◆ REQUEST: In the data below, find the line that contains "X40984000Y15715200D03*" and the line that contains "X25960000Y23910800D03*". Copy both, plus every line between them, exactly.

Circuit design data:
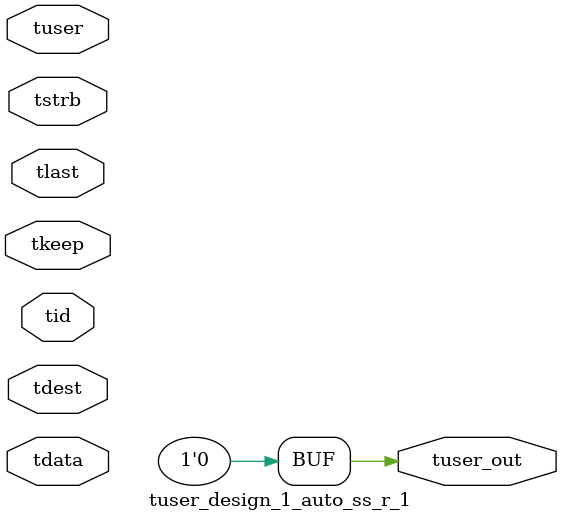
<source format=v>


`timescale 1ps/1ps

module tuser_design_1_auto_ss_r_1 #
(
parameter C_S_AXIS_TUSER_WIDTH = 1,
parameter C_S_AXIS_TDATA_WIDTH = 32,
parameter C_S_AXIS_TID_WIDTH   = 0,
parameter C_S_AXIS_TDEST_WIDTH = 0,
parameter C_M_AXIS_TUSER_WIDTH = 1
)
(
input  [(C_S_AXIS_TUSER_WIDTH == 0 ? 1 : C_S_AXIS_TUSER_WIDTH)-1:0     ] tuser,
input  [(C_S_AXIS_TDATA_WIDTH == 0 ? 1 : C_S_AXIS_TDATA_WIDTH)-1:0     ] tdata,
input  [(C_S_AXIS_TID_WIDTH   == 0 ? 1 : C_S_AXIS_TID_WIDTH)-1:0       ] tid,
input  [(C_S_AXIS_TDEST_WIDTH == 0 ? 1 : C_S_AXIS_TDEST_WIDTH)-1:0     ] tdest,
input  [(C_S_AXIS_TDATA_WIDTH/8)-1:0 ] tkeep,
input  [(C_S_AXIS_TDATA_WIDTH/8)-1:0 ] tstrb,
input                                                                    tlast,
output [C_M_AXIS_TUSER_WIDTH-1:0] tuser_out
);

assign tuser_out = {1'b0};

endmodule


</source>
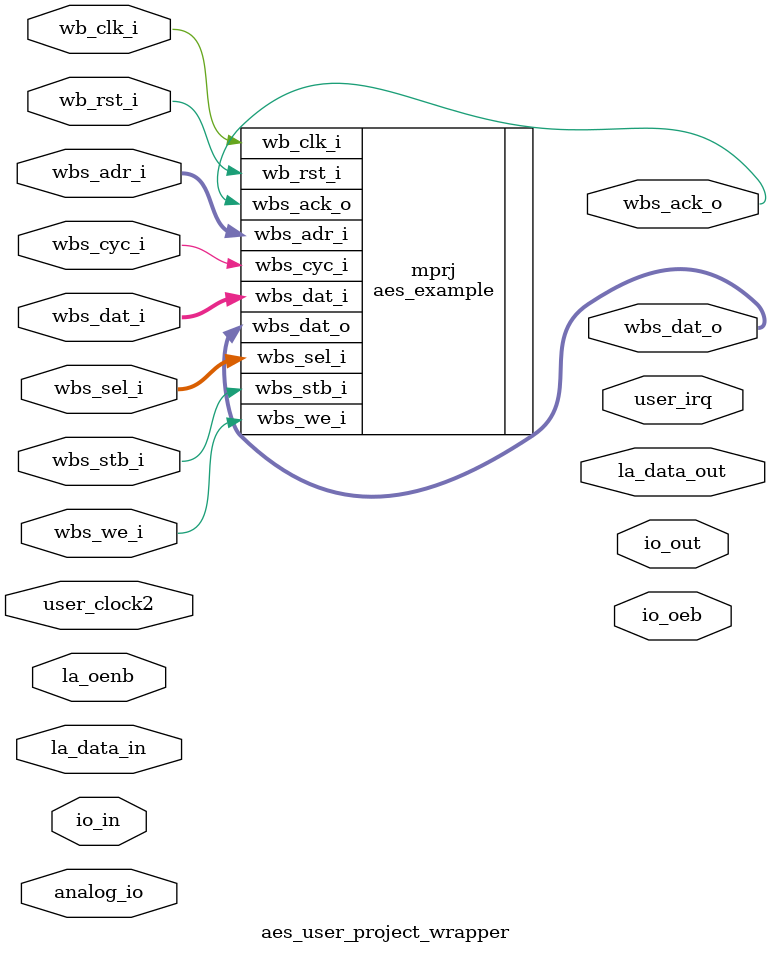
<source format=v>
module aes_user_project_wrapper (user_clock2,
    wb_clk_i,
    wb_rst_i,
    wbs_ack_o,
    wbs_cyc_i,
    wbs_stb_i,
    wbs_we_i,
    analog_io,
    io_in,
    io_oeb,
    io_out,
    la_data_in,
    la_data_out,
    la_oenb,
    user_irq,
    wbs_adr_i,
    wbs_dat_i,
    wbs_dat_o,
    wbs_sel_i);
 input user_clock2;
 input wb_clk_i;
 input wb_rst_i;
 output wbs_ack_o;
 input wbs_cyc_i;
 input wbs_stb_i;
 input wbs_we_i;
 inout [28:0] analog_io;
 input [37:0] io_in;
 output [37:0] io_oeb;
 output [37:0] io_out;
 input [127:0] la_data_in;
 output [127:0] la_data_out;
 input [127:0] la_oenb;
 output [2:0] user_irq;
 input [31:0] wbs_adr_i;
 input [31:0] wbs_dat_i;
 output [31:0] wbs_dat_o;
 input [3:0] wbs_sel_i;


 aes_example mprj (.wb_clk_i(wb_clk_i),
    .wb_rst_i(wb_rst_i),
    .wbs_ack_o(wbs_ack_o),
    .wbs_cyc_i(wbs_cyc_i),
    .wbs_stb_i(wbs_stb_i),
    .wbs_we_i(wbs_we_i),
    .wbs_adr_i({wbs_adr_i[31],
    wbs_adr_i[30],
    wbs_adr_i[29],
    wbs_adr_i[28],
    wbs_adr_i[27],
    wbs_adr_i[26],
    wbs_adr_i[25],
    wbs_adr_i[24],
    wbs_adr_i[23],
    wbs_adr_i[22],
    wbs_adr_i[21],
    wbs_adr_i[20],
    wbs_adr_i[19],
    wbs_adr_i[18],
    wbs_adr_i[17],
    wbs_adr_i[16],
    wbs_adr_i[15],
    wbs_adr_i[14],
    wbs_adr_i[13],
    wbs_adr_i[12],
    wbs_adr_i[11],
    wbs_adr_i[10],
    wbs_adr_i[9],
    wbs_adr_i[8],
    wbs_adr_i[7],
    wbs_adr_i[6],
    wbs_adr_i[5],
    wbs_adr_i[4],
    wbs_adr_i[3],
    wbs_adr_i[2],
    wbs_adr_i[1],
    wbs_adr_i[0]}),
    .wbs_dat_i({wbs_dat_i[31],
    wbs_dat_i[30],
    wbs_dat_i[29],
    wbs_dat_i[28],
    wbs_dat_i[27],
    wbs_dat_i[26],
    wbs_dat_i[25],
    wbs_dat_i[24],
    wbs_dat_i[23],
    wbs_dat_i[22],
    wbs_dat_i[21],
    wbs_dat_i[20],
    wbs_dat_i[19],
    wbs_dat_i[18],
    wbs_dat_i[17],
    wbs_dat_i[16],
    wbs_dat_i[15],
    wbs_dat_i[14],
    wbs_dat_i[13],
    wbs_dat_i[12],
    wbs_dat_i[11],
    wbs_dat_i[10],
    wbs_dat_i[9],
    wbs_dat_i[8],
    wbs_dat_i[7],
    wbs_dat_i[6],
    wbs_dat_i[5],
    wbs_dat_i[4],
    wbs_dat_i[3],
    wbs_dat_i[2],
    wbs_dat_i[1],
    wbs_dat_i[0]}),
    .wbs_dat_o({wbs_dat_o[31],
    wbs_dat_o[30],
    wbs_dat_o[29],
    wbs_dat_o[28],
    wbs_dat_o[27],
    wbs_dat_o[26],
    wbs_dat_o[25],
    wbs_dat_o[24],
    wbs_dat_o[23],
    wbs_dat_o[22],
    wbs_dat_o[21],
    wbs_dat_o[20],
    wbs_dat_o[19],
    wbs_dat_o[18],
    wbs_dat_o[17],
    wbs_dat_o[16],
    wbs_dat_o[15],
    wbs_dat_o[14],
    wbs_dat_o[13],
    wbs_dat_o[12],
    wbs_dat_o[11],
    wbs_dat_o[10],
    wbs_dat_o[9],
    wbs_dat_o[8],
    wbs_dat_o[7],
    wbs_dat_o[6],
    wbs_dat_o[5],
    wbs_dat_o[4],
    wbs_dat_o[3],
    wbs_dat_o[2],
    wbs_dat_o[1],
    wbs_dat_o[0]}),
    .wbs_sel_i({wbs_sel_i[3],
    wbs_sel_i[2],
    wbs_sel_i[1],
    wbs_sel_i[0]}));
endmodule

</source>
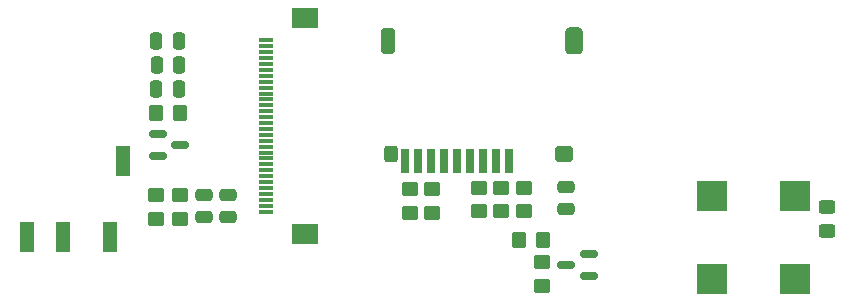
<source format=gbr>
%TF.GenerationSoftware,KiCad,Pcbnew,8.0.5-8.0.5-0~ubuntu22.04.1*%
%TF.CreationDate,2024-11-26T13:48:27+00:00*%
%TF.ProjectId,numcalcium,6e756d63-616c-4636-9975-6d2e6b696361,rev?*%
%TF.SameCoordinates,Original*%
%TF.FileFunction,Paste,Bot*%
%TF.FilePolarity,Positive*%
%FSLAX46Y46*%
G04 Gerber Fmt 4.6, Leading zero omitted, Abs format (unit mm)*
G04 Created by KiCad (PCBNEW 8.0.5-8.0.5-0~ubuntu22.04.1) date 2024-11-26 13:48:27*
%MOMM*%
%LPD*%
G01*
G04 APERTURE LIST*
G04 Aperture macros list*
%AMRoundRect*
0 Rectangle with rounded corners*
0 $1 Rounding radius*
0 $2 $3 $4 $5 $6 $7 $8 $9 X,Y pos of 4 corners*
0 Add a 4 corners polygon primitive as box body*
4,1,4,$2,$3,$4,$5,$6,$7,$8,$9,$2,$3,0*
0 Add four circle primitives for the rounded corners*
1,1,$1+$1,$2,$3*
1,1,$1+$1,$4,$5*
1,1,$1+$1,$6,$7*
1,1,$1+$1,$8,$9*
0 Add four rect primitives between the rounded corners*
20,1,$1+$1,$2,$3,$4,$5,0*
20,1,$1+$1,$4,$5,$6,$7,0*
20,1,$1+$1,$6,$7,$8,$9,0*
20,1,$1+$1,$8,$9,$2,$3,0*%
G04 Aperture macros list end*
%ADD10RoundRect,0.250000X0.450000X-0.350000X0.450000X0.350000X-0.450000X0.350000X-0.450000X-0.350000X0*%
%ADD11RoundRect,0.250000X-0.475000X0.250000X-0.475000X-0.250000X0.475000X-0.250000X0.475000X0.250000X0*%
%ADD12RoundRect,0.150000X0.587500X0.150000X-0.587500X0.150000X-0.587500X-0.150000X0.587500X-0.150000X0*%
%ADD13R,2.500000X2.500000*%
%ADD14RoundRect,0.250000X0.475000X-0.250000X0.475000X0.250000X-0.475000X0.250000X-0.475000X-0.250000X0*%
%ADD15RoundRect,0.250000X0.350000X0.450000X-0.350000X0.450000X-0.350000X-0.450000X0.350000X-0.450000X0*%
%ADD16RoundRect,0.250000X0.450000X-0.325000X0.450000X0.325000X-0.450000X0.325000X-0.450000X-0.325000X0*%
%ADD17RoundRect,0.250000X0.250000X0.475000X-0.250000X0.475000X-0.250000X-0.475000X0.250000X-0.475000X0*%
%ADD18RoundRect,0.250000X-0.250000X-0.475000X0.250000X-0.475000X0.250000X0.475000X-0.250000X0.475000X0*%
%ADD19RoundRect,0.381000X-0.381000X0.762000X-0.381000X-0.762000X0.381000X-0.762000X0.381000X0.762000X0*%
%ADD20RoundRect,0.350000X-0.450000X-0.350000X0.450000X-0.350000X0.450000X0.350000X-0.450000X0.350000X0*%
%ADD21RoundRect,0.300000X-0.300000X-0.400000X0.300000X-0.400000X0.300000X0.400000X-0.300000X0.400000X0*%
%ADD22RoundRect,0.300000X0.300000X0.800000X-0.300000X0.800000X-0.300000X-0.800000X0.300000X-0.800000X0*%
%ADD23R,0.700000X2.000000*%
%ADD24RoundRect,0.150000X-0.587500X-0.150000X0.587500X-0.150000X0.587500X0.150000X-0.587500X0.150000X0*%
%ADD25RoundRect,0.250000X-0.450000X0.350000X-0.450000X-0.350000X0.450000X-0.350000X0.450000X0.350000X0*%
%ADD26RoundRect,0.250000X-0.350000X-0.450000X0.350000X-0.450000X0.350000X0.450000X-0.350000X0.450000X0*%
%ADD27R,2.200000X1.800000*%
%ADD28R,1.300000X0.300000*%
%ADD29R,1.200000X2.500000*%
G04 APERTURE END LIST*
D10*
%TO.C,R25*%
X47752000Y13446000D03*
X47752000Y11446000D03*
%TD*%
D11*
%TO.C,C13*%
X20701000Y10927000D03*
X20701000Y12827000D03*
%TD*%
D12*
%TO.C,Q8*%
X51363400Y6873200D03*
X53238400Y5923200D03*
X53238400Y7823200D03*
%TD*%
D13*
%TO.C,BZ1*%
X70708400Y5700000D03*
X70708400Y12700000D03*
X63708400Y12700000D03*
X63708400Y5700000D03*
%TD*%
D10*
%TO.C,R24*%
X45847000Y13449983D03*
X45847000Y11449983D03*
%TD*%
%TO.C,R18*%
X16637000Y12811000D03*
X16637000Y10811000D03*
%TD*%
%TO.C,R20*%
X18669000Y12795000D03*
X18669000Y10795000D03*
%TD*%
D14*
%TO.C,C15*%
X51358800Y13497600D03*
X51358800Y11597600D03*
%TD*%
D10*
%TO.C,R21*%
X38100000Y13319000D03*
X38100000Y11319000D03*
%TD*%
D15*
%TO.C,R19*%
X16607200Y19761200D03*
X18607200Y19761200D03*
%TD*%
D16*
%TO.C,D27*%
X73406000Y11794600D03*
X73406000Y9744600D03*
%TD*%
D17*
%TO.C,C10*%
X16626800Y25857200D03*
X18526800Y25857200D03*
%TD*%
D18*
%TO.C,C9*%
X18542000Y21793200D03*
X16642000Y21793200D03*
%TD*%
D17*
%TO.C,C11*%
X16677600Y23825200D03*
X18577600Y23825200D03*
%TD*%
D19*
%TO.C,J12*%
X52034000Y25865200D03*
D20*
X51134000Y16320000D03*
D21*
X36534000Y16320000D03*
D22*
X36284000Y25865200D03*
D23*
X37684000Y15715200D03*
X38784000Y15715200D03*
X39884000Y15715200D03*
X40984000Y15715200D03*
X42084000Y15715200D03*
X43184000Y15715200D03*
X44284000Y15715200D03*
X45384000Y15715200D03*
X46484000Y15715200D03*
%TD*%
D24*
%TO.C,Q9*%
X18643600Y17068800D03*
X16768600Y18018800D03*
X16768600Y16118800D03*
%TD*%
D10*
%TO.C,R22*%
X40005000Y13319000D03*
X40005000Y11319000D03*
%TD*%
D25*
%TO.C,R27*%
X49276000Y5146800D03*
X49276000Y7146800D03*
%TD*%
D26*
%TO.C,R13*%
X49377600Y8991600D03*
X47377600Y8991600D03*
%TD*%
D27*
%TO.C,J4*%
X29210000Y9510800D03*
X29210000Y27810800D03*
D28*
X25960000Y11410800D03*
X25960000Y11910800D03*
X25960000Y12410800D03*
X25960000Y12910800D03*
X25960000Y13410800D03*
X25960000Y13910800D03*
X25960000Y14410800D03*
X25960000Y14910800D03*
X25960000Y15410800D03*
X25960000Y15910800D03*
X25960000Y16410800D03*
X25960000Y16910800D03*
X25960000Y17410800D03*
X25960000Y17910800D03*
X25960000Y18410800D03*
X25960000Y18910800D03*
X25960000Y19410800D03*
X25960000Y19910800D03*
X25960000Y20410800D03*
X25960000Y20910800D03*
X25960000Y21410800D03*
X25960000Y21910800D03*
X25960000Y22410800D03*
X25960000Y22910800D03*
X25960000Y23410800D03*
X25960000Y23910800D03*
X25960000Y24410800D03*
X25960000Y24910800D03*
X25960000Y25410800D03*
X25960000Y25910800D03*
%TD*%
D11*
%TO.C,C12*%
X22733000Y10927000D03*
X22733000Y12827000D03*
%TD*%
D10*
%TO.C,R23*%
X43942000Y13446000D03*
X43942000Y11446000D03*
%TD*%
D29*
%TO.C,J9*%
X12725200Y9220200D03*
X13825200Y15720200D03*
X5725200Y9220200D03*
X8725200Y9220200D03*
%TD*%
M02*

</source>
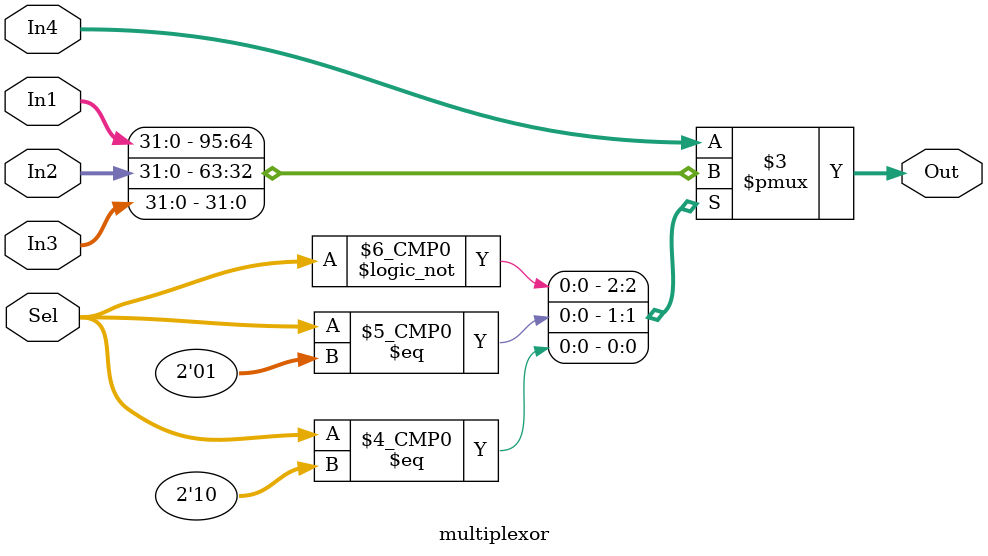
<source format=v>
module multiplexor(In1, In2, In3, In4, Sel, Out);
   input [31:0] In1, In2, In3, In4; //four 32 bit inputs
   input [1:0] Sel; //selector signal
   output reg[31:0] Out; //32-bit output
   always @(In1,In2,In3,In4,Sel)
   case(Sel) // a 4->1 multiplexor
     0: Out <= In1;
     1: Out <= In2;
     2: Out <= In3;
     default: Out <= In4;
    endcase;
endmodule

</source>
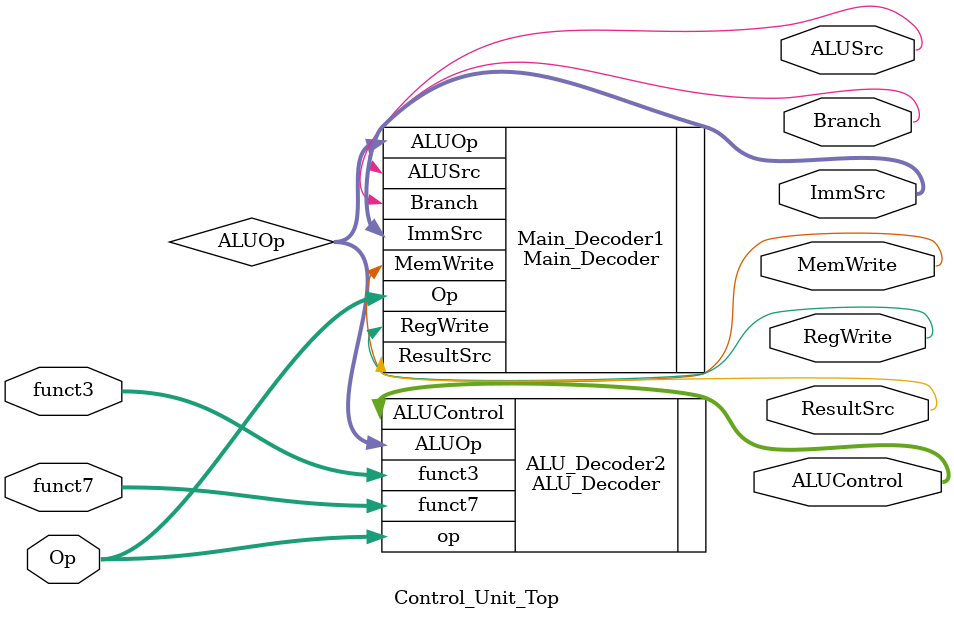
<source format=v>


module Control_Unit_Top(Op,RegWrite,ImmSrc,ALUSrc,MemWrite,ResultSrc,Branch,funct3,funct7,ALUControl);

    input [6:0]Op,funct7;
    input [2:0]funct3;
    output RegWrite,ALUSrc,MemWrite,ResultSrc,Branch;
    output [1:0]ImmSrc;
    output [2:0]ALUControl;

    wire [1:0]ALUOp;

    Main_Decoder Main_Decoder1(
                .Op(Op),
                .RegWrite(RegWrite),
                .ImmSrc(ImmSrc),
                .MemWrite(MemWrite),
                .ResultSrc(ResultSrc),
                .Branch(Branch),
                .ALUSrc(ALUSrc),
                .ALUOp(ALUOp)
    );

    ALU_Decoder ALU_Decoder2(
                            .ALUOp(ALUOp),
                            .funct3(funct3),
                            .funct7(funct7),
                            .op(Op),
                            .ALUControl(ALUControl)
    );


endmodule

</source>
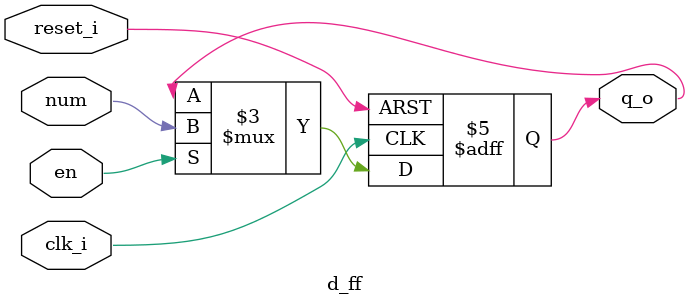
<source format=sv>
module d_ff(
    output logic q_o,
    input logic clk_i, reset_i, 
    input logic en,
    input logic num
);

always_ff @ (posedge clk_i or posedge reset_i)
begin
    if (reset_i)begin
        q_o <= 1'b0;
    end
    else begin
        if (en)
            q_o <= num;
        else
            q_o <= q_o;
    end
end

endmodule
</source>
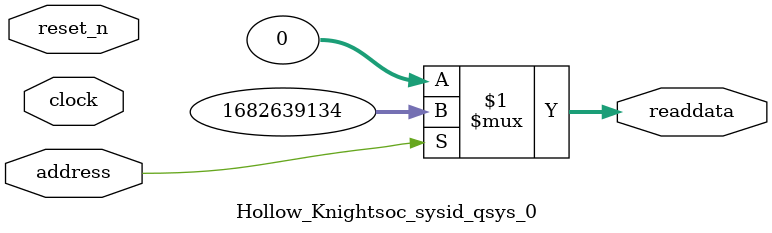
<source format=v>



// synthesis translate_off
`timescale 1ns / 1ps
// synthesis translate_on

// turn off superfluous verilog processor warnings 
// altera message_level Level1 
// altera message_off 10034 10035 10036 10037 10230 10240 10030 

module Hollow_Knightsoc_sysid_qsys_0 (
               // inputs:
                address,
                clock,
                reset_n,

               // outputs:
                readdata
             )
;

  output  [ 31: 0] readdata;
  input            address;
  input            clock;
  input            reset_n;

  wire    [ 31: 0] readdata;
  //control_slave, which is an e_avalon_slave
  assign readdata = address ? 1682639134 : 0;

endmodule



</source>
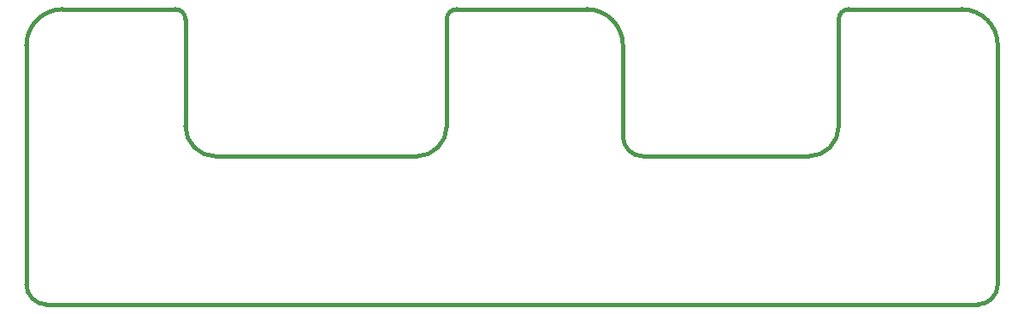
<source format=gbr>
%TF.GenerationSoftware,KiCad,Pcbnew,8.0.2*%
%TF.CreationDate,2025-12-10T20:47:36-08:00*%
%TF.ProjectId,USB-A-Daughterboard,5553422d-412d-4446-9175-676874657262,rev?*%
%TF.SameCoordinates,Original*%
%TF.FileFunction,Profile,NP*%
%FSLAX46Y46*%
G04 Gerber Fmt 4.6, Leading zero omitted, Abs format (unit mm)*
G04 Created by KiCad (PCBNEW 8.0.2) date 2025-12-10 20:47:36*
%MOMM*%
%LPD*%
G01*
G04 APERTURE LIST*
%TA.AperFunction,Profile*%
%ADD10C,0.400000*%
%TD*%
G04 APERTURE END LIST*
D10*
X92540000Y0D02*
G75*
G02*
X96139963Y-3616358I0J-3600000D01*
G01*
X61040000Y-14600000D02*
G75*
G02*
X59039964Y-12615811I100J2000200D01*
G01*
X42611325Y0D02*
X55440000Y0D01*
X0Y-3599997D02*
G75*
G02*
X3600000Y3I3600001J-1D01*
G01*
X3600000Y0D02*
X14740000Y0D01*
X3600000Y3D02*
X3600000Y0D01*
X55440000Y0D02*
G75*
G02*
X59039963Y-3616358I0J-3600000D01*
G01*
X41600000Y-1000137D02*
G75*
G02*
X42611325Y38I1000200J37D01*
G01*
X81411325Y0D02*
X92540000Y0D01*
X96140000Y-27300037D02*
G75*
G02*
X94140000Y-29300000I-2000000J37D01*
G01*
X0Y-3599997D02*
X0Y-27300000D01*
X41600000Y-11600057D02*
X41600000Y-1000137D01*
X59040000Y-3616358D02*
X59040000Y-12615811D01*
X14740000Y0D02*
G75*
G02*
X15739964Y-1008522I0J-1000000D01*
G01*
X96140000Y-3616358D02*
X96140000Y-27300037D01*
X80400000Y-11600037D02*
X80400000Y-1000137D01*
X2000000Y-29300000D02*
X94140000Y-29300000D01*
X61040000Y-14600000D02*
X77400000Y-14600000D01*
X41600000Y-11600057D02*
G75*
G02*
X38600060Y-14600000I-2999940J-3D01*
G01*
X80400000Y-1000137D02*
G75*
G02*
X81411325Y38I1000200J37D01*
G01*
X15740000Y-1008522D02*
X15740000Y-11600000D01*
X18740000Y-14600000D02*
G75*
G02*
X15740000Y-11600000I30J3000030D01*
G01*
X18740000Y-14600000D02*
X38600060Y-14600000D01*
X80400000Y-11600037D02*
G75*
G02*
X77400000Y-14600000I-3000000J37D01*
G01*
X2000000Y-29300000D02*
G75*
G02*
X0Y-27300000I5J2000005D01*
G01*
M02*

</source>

◆ SOLUTION:
X40984000Y15715200D03*
X42084000Y15715200D03*
X43184000Y15715200D03*
X44284000Y15715200D03*
X45384000Y15715200D03*
X46484000Y15715200D03*
%TD*%
D24*
%TO.C,Q9*%
X18643600Y17068800D03*
X16768600Y18018800D03*
X16768600Y16118800D03*
%TD*%
D10*
%TO.C,R22*%
X40005000Y13319000D03*
X40005000Y11319000D03*
%TD*%
D25*
%TO.C,R27*%
X49276000Y5146800D03*
X49276000Y7146800D03*
%TD*%
D26*
%TO.C,R13*%
X49377600Y8991600D03*
X47377600Y8991600D03*
%TD*%
D27*
%TO.C,J4*%
X29210000Y9510800D03*
X29210000Y27810800D03*
D28*
X25960000Y11410800D03*
X25960000Y11910800D03*
X25960000Y12410800D03*
X25960000Y12910800D03*
X25960000Y13410800D03*
X25960000Y13910800D03*
X25960000Y14410800D03*
X25960000Y14910800D03*
X25960000Y15410800D03*
X25960000Y15910800D03*
X25960000Y16410800D03*
X25960000Y16910800D03*
X25960000Y17410800D03*
X25960000Y17910800D03*
X25960000Y18410800D03*
X25960000Y18910800D03*
X25960000Y19410800D03*
X25960000Y19910800D03*
X25960000Y20410800D03*
X25960000Y20910800D03*
X25960000Y21410800D03*
X25960000Y21910800D03*
X25960000Y22410800D03*
X25960000Y22910800D03*
X25960000Y23410800D03*
X25960000Y23910800D03*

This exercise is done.